Restou-me retornar cabisbaixo e envergonhado para casa. Talvez, naquele momento eu decidi qual seria a minha profissão. Porque se houve alguma injustiça na história daquele colégio, essa com certeza teria sido a sua melhor definição. Poucas vezes na vida me senti humilhado. Se não bastasse compreender todos os mestres da literatura brasileira e portuguesa, eu era incapaz de me compreender.
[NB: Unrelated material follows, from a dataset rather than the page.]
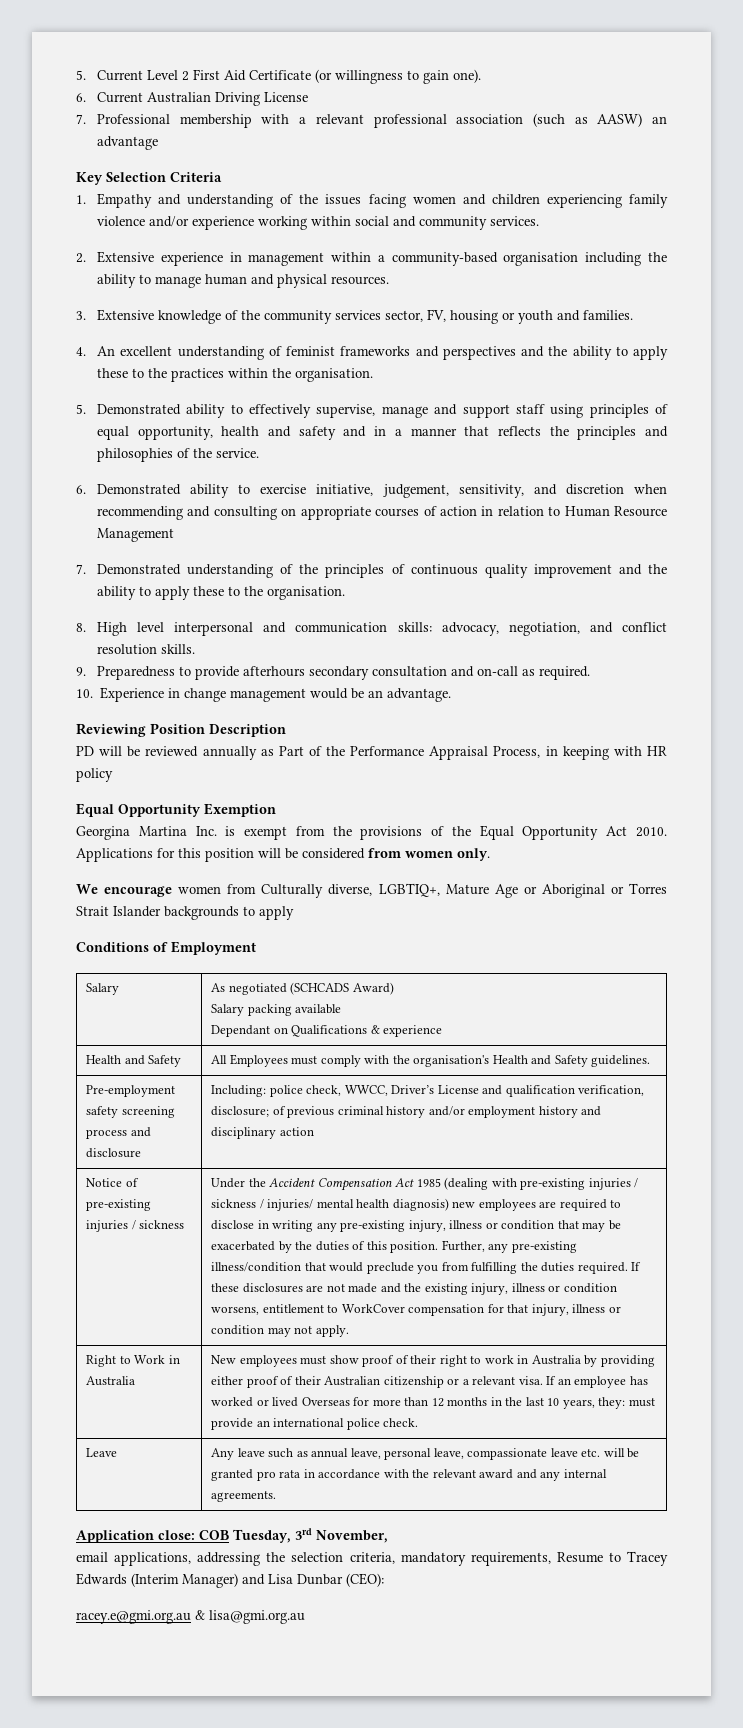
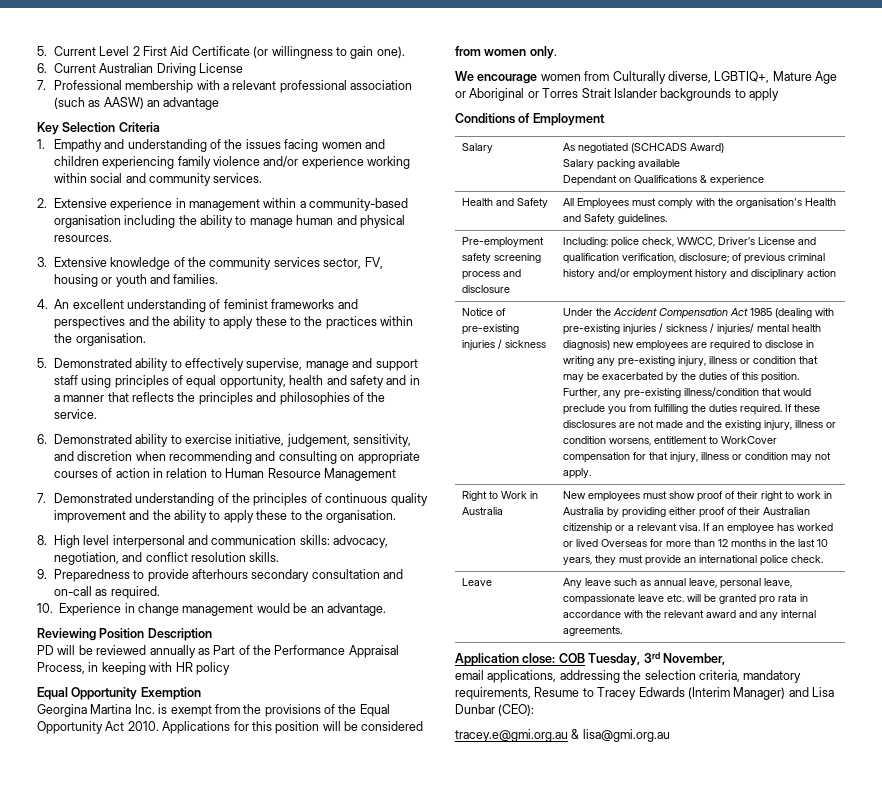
[598,1397,626,1409] they: -> [595,555,617,565] they
[76,1610,191,1624] racey.e@gmi.org.au -> [455,729,568,742] tracey.e@gmi.org.au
Vocês conseguem imaginar os efeitos nefastos que isso provoca na cabeça de um adolescente de 15 anos? Foda, malandro ...
Nas provas seguintes, um desempenho razoável fez com que eu fosse aprovado sem maiores sustos. Mas, o trauma se eternizara. Graças a Deus, depois de mais uns três episódios com aquela professora, eu nunca mais a vi. Saibam que eu nunca planejei nenhum atentato contra ela, mas que não me provocaria remorso algum descobrir que outra pobre vítima o tenha feito.
O sistema é foda, parceiro. Do céu ao inferno em questões de dias. Definitivamente, esse negócio de português e interpretação de texto não é comigo. Deve ser por isso que até hoje não suporto sentar numa mesa de bar ou em estar em qualquer outro ambiente com alguém me perguntando o que eu achei sobre um filme, sobre um livro, sobre uma reportagem, sobre a puta que pariu. Desistam, pois eu já desisti de mim há 15 anos ...
Conhecendo outro Murad! Belo texto!
ResponderExcluirGostei do texto!!! E nunca desista do seu blog. Você tem um dom, tem que ser explorado. Seus textos de uma forma geral, tem um pouquinho de você e dos seus leitores também. Você é muito abrangente, então sempre tem um ponto em que o leitor de identifica. Assuntos do cotidiano sempre são interessantes, porque ninguem tem a fórmula certa para viver. O legal é a troca de experiências do que já foi vivido. E assim vamos aprendendo e amadurecendo.